» **読解用抜粋**:
---

利点:外から見えないので、審美性が良い。
欠点:歯に接着で固定されているので、違和感がある。接着が剥がれることがあり、そのままにしておくと剥がれている歯が動くことがある。歯みがきが難しくなる。
保定装置の装着時間と期間
保定装置の装着時間は、不正咬合の症状によりますが矯正治療の動的治療終了後1年は、食事、歯みがき時以外は、装着してください。
1年後は、夜間のみ装置。
期間は、最低でも動的治療期間と同じ期間装着してください。
装置の装着時間と期間は、平均的な目安です。個々の症状によって変わりますので、ご注意ください。
※人間は、あごの骨格と筋肉の構造上、物を食べて咀嚼することで、歯には前方への力がかかりますので、リテーナーは、長く使用することをお勧めします。

---

データセットの項目

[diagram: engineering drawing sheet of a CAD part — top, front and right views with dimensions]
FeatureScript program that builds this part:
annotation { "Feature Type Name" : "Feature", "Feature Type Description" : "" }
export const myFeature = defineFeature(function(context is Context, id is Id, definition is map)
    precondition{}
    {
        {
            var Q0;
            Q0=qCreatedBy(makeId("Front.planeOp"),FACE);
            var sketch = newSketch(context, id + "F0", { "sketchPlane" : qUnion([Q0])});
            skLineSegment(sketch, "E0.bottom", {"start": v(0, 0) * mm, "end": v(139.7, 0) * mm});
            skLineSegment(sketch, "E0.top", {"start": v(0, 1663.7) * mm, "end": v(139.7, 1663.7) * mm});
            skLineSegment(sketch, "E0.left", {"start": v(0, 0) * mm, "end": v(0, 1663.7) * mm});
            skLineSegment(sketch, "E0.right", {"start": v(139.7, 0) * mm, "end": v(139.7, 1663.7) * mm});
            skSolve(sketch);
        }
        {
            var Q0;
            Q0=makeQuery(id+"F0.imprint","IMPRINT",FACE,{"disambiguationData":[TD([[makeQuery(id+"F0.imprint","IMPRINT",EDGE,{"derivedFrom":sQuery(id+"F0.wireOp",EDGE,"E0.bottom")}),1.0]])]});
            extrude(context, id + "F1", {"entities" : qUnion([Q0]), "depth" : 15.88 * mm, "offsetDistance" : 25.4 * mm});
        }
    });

---

» **課題の指示**:
保定装置についての文章を、一字一句変えずに全文書き写すこと。 データセットの項目はここでは使わない。

» **解答欄**:
利点:外から見えないので、審美性が良い。
欠点:歯に接着で固定されているので、違和感がある。接着が剥がれることがあり、そのままにしておくと剥がれている歯が動くことがある。歯みがきが難しくなる。
保定装置の装着時間と期間
保定装置の装着時間は、不正咬合の症状によりますが矯正治療の動的治療終了後1年は、食事、歯みがき時以外は、装着してください。
1年後は、夜間のみ装置。
期間は、最低でも動的治療期間と同じ期間装着してください。
装置の装着時間と期間は、平均的な目安です。個々の症状によって変わりますので、ご注意ください。
※人間は、あごの骨格と筋肉の構造上、物を食べて咀嚼することで、歯には前方への力がかかりますので、リテーナーは、長く使用することをお勧めします。